ENVIRONMENT

Sowing seeds to bust dust

BHP has engaged the services of Indigenous-owned business’ Yurra and IBN Services in Port Hedland to get the right plant mixes for planned vegetation barriers that will hopefully capture dust and improve air quality in the town’s dusty West End.

 Image supplied by BHP

Image supplied by BHP

As part of the scope of BHP's Pilbara air quality program the miner is working with Curtin University and Greening Australia to establish a dust barrier between its operations and the community in and around Port Hedland, after years of dust emissions from stockpiles at Nelson Point.

Concerns about the dust's impact on public health were first raised by Western Australia's Environmental Protection Authority in 2009.

A dust management taskforce was set up by Colin Barnett's Liberal government which concluded seven years later that there was sufficient evidence of negative effects on human health from dust to warrant action.

In 2018 the WA government handed control of dust monitoring to the Department of Water and Environmental Regulation.

Two years later the government approved a $200 million industry-funded voluntary buyback scheme for homes in the West End.

BHP promised to spend $300 million over five years to minimise dust emissions.

That includes $130 million to build a 2km long, 30m high fence upwind of the ore stockpiles at the loading facilities on Finucane Island and Nelson Point to reduce the wind speed going across the top of the ore stockpiles, so dust does not blow into town.

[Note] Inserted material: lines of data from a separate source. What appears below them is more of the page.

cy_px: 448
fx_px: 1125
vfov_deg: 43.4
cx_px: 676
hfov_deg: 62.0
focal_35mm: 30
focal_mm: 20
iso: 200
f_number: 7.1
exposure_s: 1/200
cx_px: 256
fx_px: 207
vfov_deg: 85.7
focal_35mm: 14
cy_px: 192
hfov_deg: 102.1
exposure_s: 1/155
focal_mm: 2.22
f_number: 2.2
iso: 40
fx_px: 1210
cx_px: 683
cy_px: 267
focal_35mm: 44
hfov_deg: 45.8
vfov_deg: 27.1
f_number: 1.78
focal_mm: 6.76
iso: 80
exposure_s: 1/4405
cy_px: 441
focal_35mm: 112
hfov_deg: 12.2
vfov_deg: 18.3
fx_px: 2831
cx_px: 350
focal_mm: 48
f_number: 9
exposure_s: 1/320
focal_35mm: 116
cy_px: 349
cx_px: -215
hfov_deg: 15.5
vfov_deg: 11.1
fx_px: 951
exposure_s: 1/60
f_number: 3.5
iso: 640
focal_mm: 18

Phase one of the Pilbara air quality program involved planting about 80,000 seedlings specifically selected by IBN.

Another 80,000 seedlings are planned in phase 2, which is scheduled to begin in the coming months.

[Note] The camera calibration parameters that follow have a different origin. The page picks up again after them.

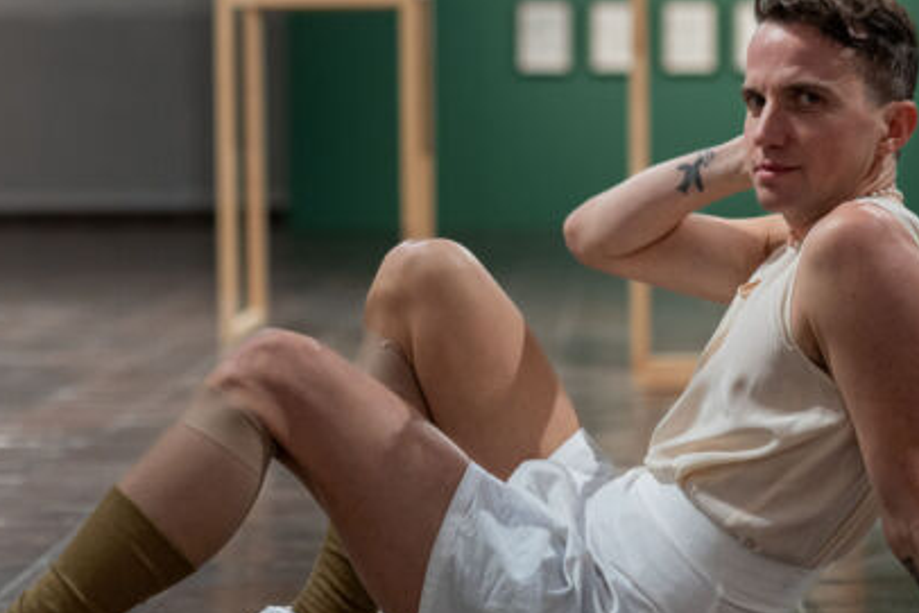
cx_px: 367
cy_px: 187
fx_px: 3217
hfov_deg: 16.2
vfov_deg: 10.9
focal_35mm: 126
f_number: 1.6
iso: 500
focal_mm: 50
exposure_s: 1/80
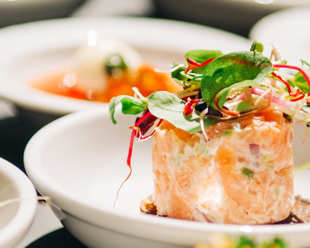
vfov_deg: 5.4
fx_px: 2642
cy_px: 175
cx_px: 157
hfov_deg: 6.7
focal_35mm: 288
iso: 160
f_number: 2.8
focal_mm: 70
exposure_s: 1/3200
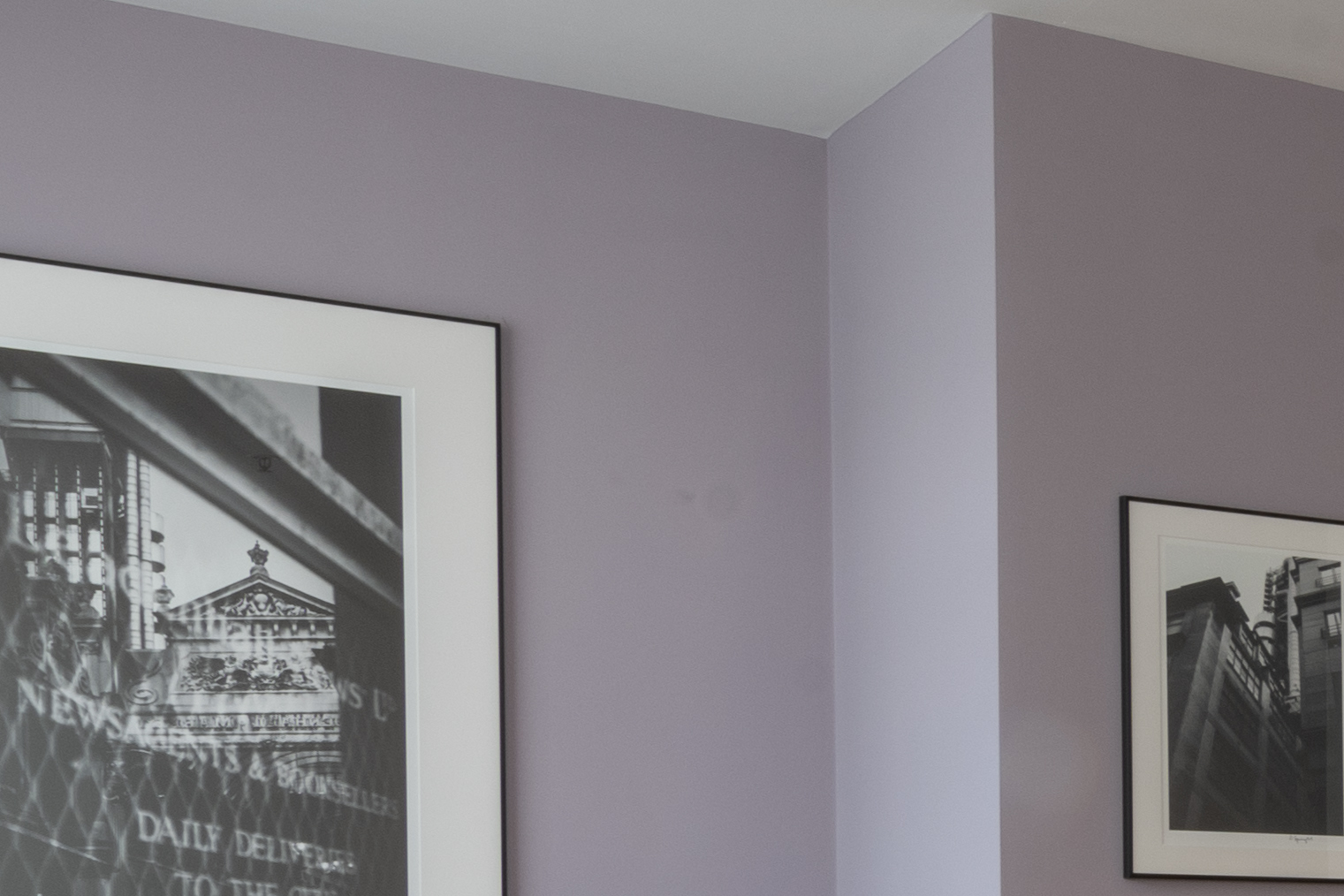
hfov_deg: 20.8
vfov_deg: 17.1
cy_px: 1110
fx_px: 2837
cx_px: 2234
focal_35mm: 76
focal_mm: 14
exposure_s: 1/1.25
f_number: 16
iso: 100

BHP hopes that as the plants grow and develop, they will create a natural dust barrier between its operations and the community.

IBN Services manager Evelyn Kroczek said it was an important contract for the business.

"We're very involved with the land and the country and we want to help look after it," she said.

Yurra has been contracted to manage ground works.

Yurra manager Justin Bryne said the company was working with Greening Australia to formulate the design and look at the plant mixes.

"We chose what we thought would grow well," he said

"We're also providing the local supervision as well as the project management."